■ Records provided:
········
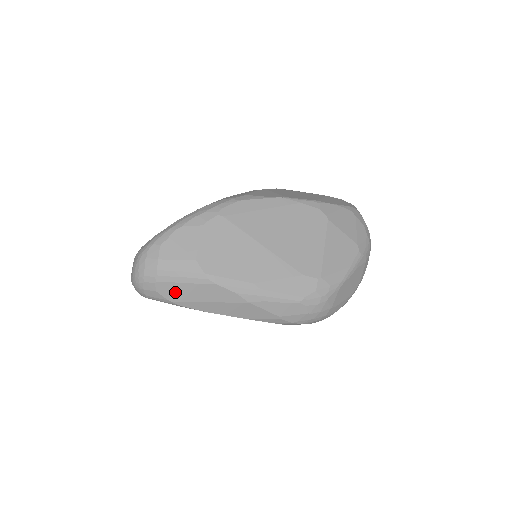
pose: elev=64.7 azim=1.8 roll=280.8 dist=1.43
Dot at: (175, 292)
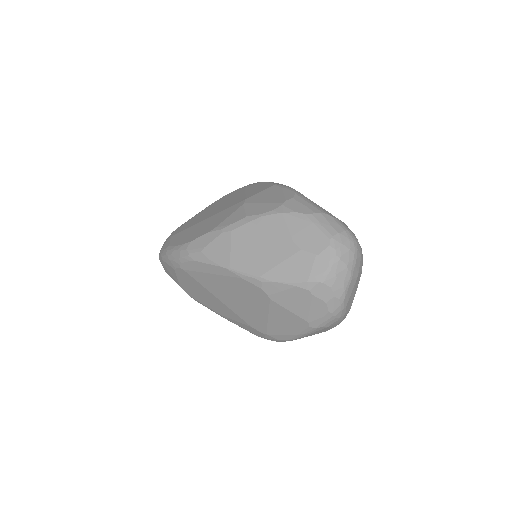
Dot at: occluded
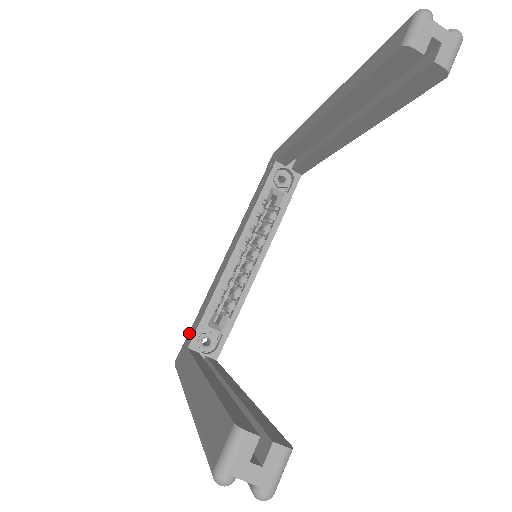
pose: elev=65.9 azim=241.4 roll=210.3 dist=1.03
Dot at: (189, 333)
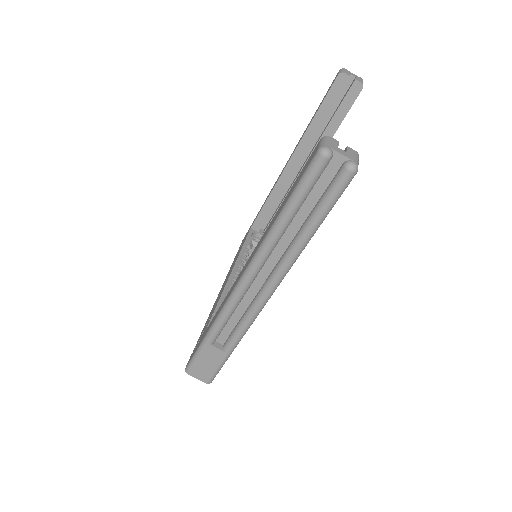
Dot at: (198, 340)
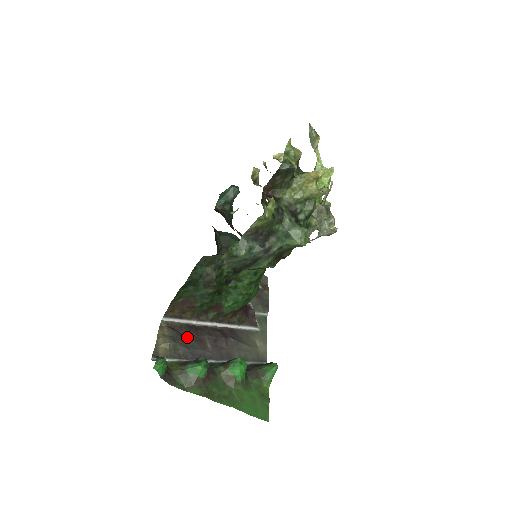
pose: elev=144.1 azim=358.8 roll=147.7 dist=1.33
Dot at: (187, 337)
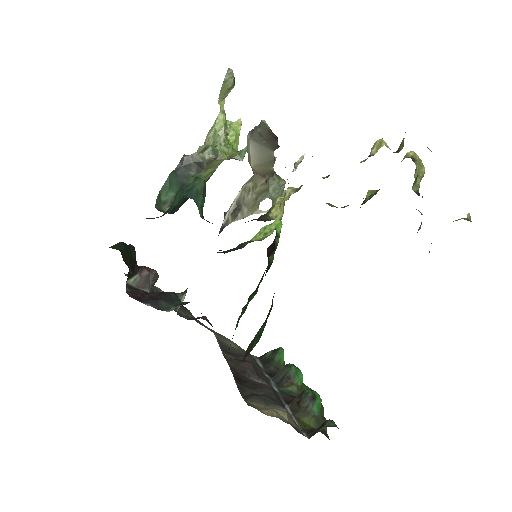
········
■ What you will do: Copy out every line of the material above word for word, but leave the pictures out.

■ Answer to the task:
pose: elev=64.7 azim=1.8 roll=280.8 dist=1.43
Dot at: (175, 292)
Dot at: occluded
pose: elev=65.9 azim=241.4 roll=210.3 dist=1.03
Dot at: (189, 333)
Dot at: (198, 340)
pose: elev=144.1 azim=358.8 roll=147.7 dist=1.33
Dot at: (187, 337)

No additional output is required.